Type python. In the Python environment, please enter the following commands to run demos:

from midbench.envs import make
Env, Design, Condition = make("Airfoil2d-v0")

# Simulation
designs = Design('./midbench/envs/airfoil/airfoils_pred_cbegan_example.npy').meshgen()
conditions = Condition(**{'mach':0.7,'reynolds':7000000,'lift':0.350})
performances = ['lift', 'drag']

lift, drag = Env.simulate(conditions, designs, performances, './midbench/envs/airfoil/results_simu')

# Optimization
designs = Design('./midbench/envs/airfoil/airfoils_pred_cbegan_example.npy')
conditions = Condition(**{'mach':0.6,'reynolds':8000000,'lift':0.320})
objectives = ['drag', 'ld_ratio', 'airfoil_opt']

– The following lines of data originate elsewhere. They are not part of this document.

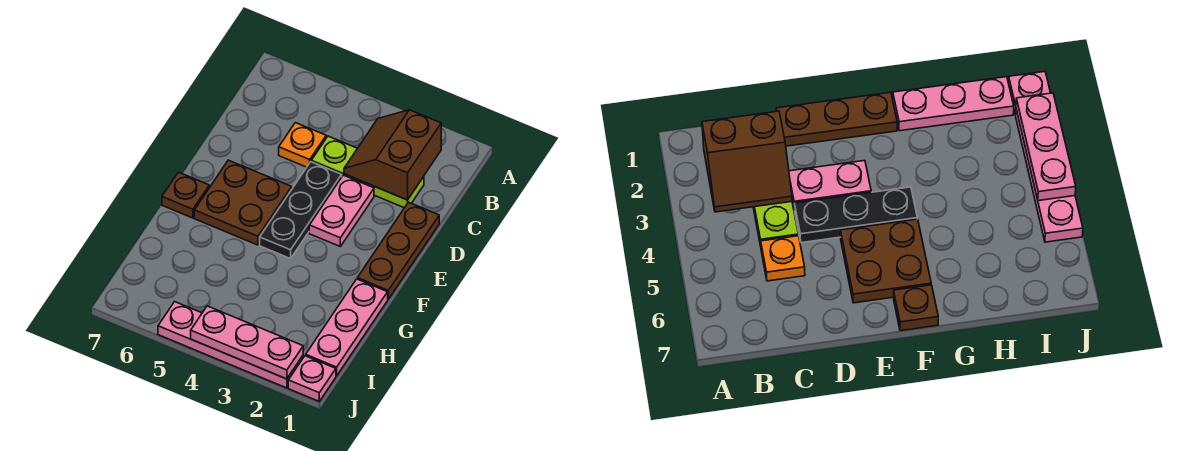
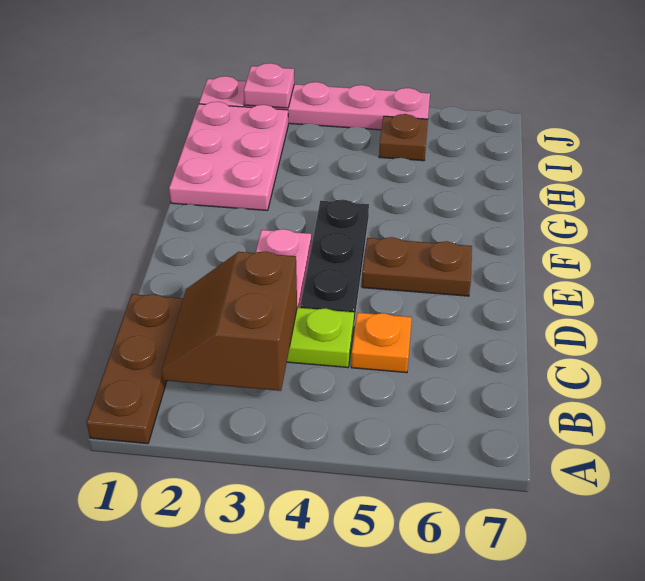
brown 2x2 slope [344,110,441,200] -> brown 2x2 slope turned to [161,251,297,391]
brown 1x3 plate [357,202,439,299] -> brown 1x3 plate moved to [87,294,183,444]
brown 2x2 plate [194,160,292,245] -> brown 1x2 plate [362,237,472,296]
brown 1x1 plate [162,172,209,218] -> brown 1x1 plate moved to [379,114,428,161]
pink 1x3 plate [306,279,388,376] -> pink 2x3 plate [169,102,288,211]
pink 1x3 plate [191,306,303,379] -> pink 1x1 plate [244,63,294,108]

drag, ld_ratio, airfoil_opt = Env.optimize(conditions, designs, objectives, './midbench/envs/airfoil/results_opt')
print(drag, ld_ratio, airfoil_opt)

NOTE: The singuarity container also includes a 2D airfoil mesh generator AirfoilGeometryConverter. The generator will first convert the 2D coordinates of the airfoil curve points into mesh. The SU2 solver then takes the mesh for the follwoing CFD simulation and shape optimization.